L'agence de notation place le Royaume-Uni sous perspective stable et souligne toutefois la solidité de l'
économie du pays «hautement compétitive» et «bien diversifiée». Mais ses concurrentes Standard and Poor's et Fitch l'ont récemment placée sous surveillance négative et pourraient la dégrader à leur tour. Selon le FMI, la dette publique britannique devrait se creuser en 2013 pour atteindre 93,3% du PIB.
Le chancelier de l'Echiquier, George Osborne, a accusé le coup. «Loin d'affaiblir notre résolution à appliquer notre plan de redressement économique, cette décision la redouble», a-t-il réagi. Pourtant, l'argumentation de Moody's met en évidence le lien entre la politique d'austérité et l'absence de croissance. «Il y a principalement un processus de désendettement du secteur privé et public qui a sans aucun doute étouffé la croissance», estime Sarah Carlson, analyste en chef de Moody's pour la Grande-Bretagne. Elle souligne l'inflation élevée qui pèse sur les ménages.

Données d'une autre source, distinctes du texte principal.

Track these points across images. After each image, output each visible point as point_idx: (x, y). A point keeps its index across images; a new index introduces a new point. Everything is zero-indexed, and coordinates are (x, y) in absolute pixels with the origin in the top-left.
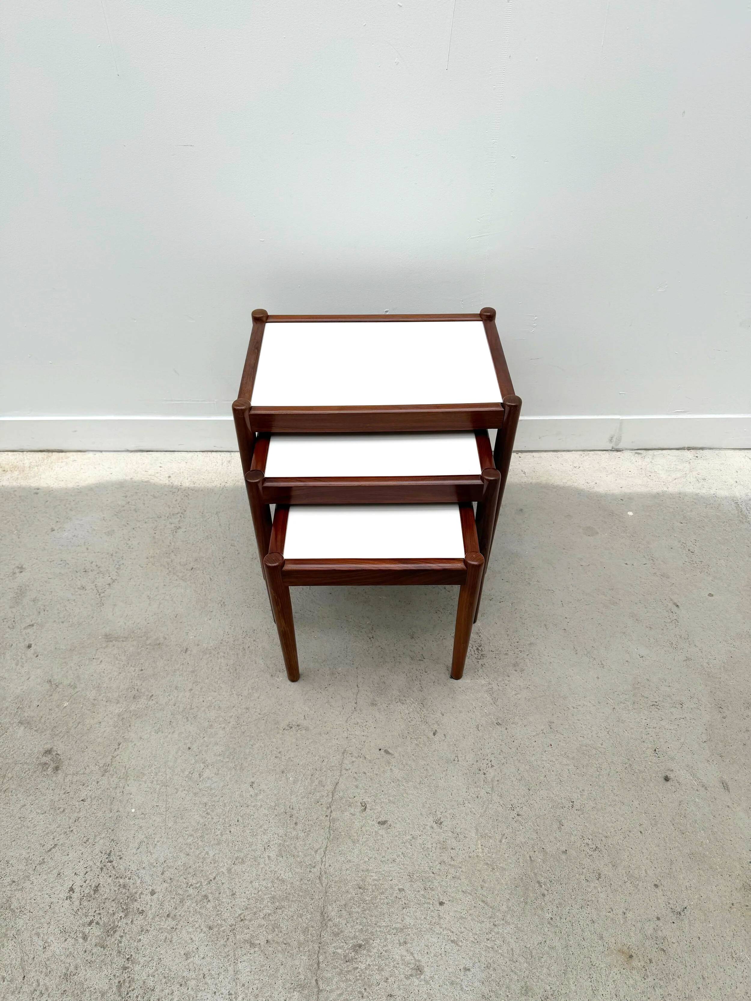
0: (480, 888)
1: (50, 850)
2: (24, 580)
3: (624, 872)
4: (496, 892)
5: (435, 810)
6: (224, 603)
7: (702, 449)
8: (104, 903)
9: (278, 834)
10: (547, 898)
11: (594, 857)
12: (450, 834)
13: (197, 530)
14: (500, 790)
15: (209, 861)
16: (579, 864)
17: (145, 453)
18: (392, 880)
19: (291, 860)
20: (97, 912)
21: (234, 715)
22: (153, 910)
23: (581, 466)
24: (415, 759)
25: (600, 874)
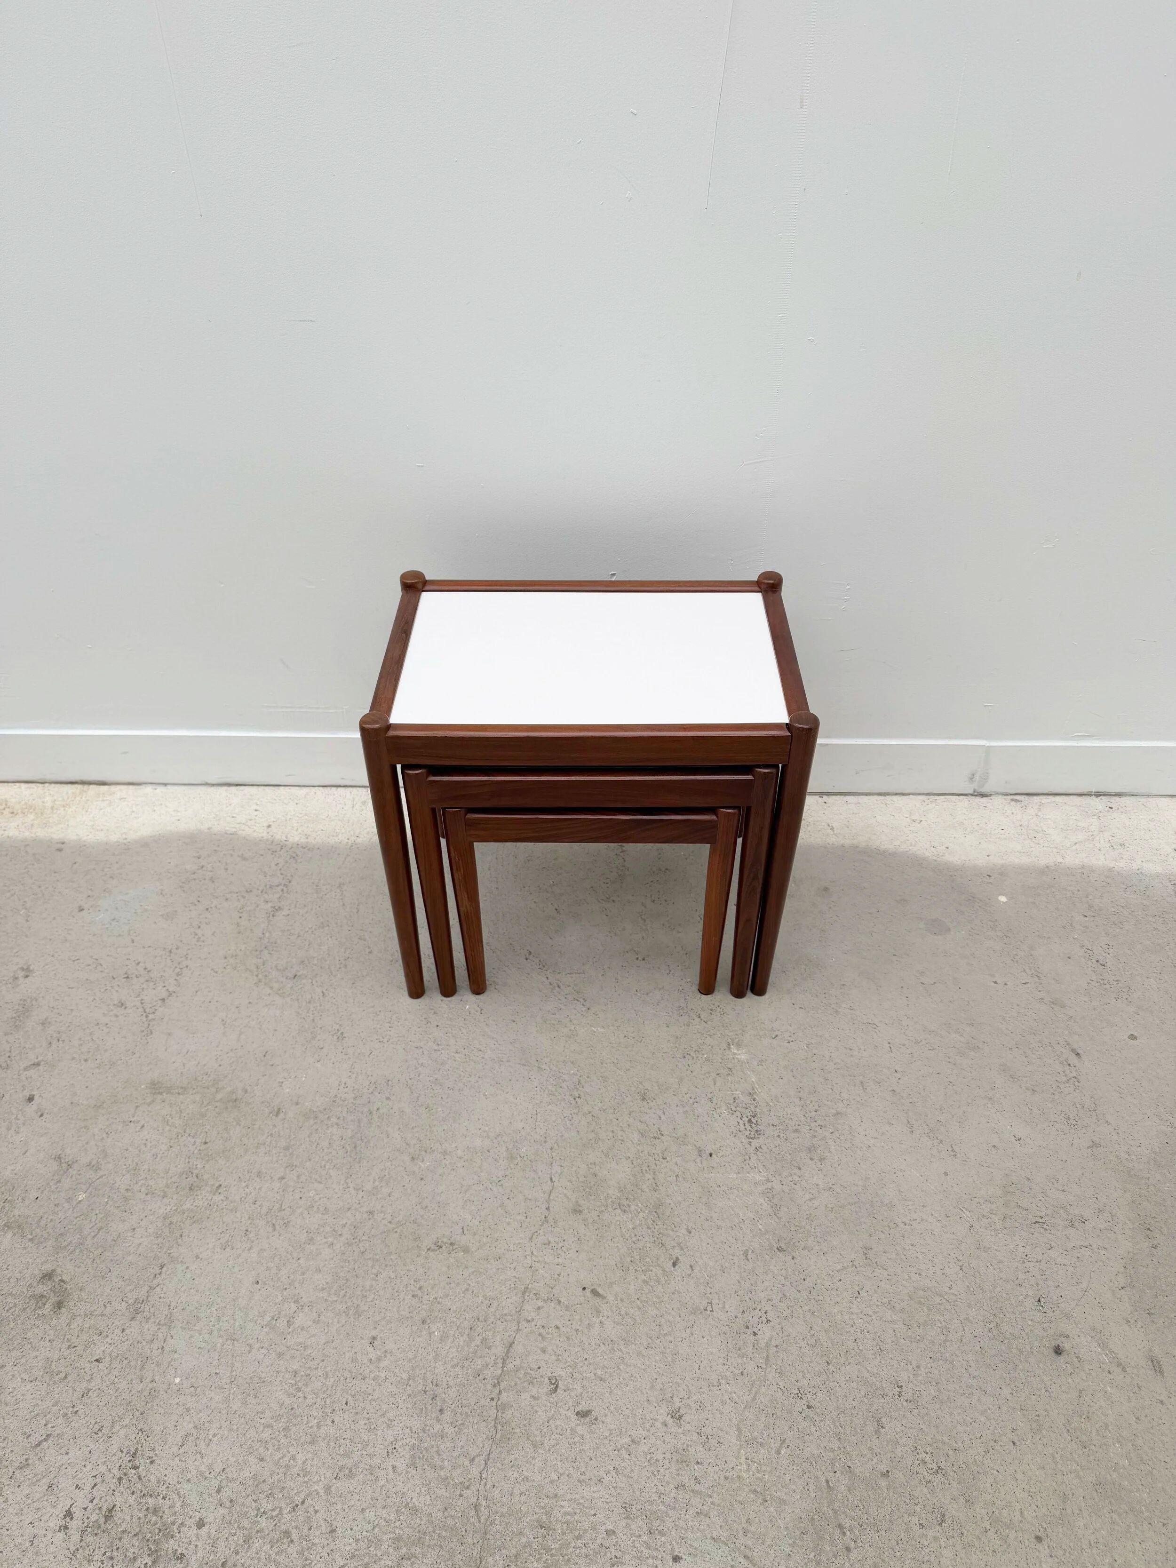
0: (741, 1533)
1: (38, 1445)
2: (30, 990)
3: (984, 1512)
4: (769, 1542)
5: (670, 1395)
6: (342, 1033)
7: (1119, 795)
8: (120, 1539)
9: (411, 1428)
10: (854, 1555)
11: (935, 1484)
12: (695, 1437)
13: (307, 912)
14: (779, 1362)
15: (295, 1470)
16: (909, 1497)
17: (233, 789)
18: (595, 1515)
19: (431, 1474)
20: (109, 1554)
21: (349, 1222)
22: (200, 1554)
23: (923, 819)
24: (641, 1306)
25: (943, 1516)
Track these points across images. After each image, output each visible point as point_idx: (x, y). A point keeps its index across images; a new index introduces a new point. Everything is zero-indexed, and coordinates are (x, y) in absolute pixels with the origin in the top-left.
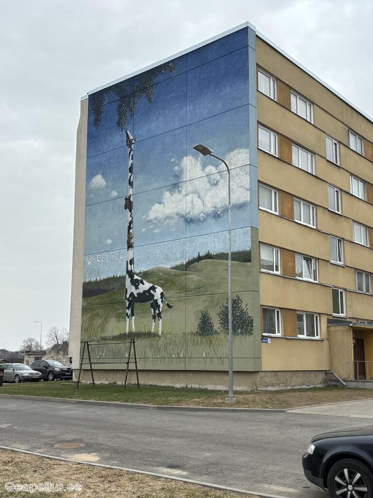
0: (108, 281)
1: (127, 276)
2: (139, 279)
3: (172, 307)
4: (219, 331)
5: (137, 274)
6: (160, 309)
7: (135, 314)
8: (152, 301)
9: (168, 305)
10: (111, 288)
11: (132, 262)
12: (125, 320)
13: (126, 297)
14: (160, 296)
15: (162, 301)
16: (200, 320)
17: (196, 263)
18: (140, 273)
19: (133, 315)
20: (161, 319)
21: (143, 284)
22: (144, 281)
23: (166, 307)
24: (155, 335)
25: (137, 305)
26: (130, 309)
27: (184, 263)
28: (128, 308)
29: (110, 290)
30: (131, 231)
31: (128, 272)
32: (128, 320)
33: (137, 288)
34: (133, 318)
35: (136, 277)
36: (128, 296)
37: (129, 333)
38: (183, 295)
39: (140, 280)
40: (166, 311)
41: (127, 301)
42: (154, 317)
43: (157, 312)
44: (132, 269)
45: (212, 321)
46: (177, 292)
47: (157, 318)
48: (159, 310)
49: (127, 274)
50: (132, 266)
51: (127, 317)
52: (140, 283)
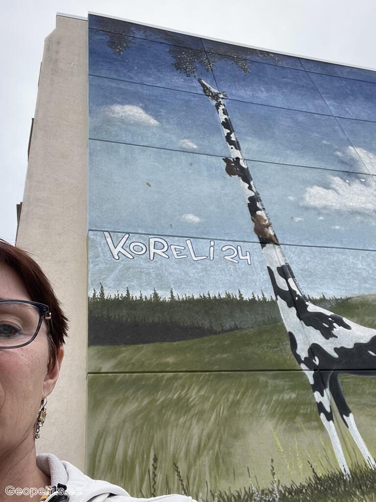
1: (281, 303)
2: (327, 313)
5: (315, 302)
10: (227, 326)
11: (285, 272)
12: (322, 427)
13: (298, 357)
19: (344, 410)
21: (347, 327)
25: (346, 380)
26: (327, 392)
28: (319, 386)
30: (259, 213)
31: (278, 291)
32: (330, 426)
33: (328, 334)
34: (351, 419)
36: (303, 353)
37: (353, 474)
39: (331, 317)
41: (303, 366)
44: (294, 288)
49: (278, 297)
50: (290, 280)
51: (322, 416)
52: (335, 324)
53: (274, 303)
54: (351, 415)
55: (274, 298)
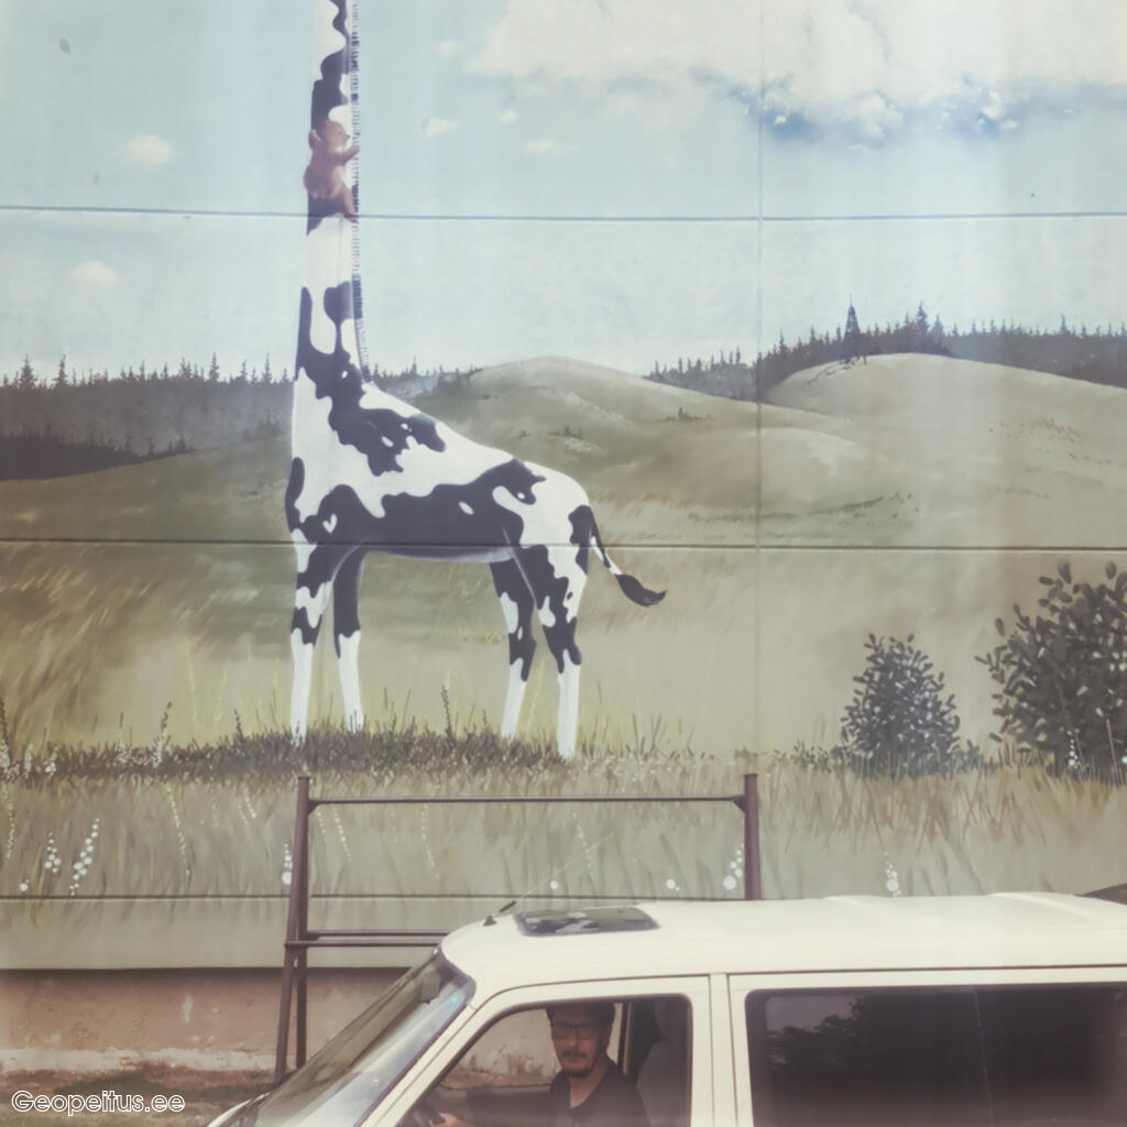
0: (134, 394)
1: (305, 386)
2: (405, 410)
3: (662, 596)
4: (992, 751)
5: (384, 383)
6: (572, 607)
7: (362, 618)
8: (504, 555)
9: (629, 585)
11: (341, 302)
12: (286, 654)
13: (292, 514)
14: (568, 529)
15: (582, 560)
16: (862, 687)
17: (836, 366)
18: (410, 376)
19: (346, 621)
20: (576, 659)
21: (436, 444)
22: (442, 430)
23: (616, 596)
24: (532, 755)
26: (326, 589)
27: (749, 360)
28: (311, 580)
29: (152, 456)
30: (337, 114)
31: (307, 357)
33: (382, 462)
34: (351, 644)
35: (373, 398)
36: (308, 505)
37: (311, 735)
38: (736, 532)
39: (411, 421)
40: (612, 618)
41: (297, 535)
42: (521, 649)
43: (545, 617)
44: (349, 346)
45: (943, 696)
46: (695, 517)
47: (543, 656)
48: (559, 610)
49: (302, 371)
50: (348, 325)
51: (297, 633)
52: (411, 440)
54: (357, 635)
55: (291, 375)
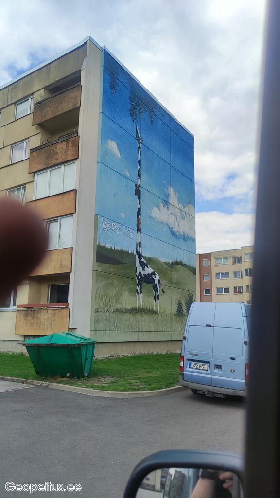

Le Royaume-Uni flirte avec une troisième récession en quatre ans, après avoir enregistré un nouveau recul de son activité au dernier trimestre 2012. Le gouvernement rejette la responsabilité sur les difficultés de la zone euro mais des critiques de plus en plus vives se concentrent sur sa politique économique.
Nécessité d'un «plan B»
«Cette dégradation est un désaveu humiliant pour un premier ministre et un chancelier qui assuraient que préserver notre notation AAA était la preuve de leur crédibilité économique et politique», condamne Ed Balls, responsable des questions économiques au Parti travailliste. Alors que le gouvernement doit présenter son budget en mars, le député d'opposition l'implore de «prendre des mesures d'urgence pour relancer notre
économie et réaliser que nous avons besoin de croissance pour réduire le déficit».
A la fin de l'année dernière, George Osborne avait reconnu qu'il n'atteindrait pas ses objectifs de réduction du déficit. Il avait annoncé compter sur les recettes de la vente de réseaux de téléphonie mobile 4G pour combler le trou, mais celles-ci, réalisées cette semaine, ont atteint un niveau inférieur d'un milliard de livres à celui estimé. La décision de Moody's devrait, au-delà des critiques de l'opposition, semer le trouble au sein même de la coalition gouvernementale entre conservateurs et libéraux-démocrates. De nombreuses voix s'élèvent depuis des mois pour la mise en place d'un «plan B».